### Dataset extract:
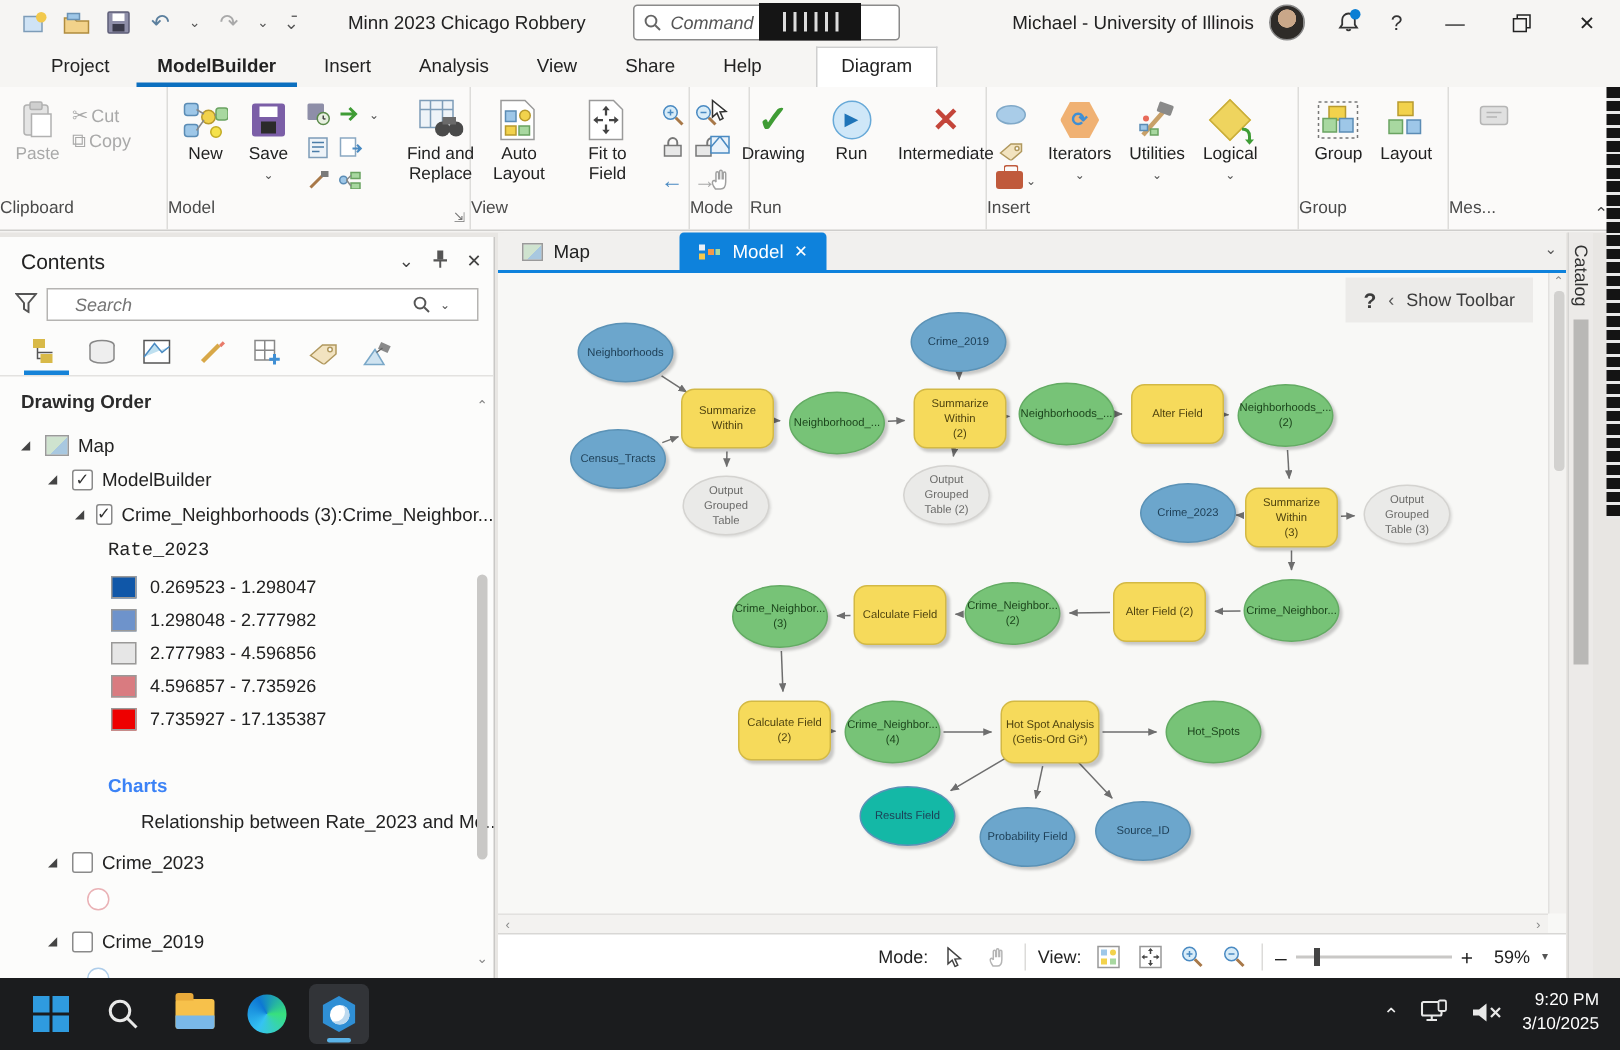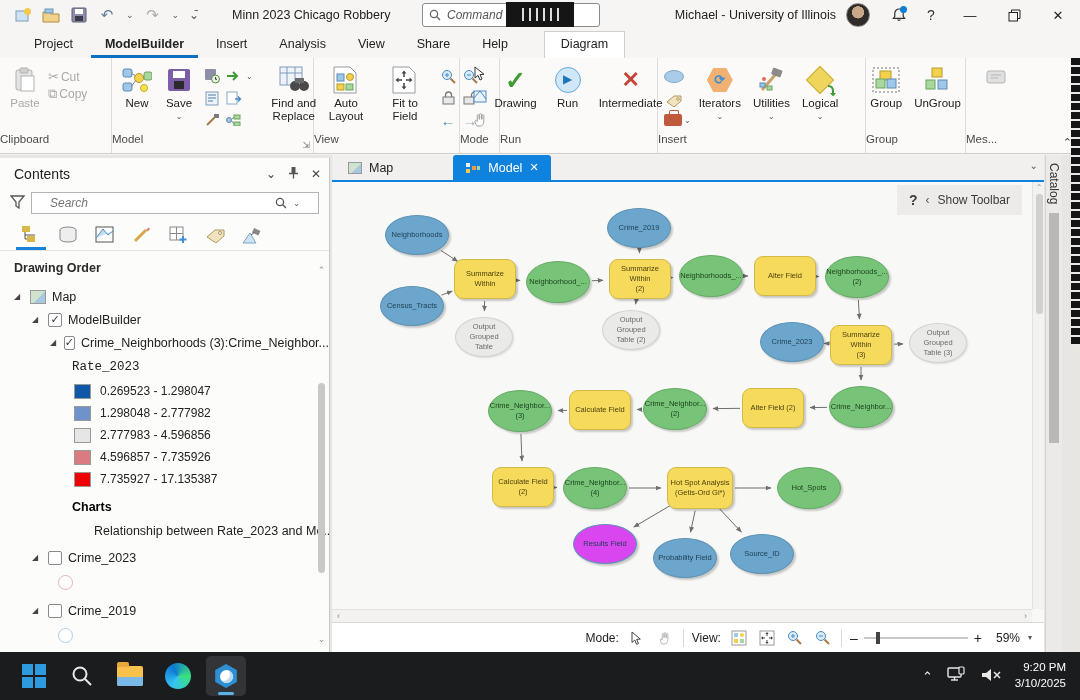--- a/index.html
+++ b/index.html
@@ -526,7 +526,7 @@
                 <rect x="14" y="13" width="9" height="9" fill="#9ec7e8" stroke="#5b8cb5"></rect>
               </svg>
           </span>
-          <span>UnGroup</span>
+          <span>Layout</span>
         </div>
       </div>
       <div class="rgroup-label">Group</div>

### What is expected:
Find "-526,7 +526,7 @@" in the entries above, then repeat its line and all lines after it exactly, down to the last line.

### Answer to the exercise:
@@ -526,7 +526,7 @@
                 <rect x="14" y="13" width="9" height="9" fill="#9ec7e8" stroke="#5b8cb5"></rect>
               </svg>
           </span>
-          <span>UnGroup</span>
+          <span>Layout</span>
         </div>
       </div>
       <div class="rgroup-label">Group</div>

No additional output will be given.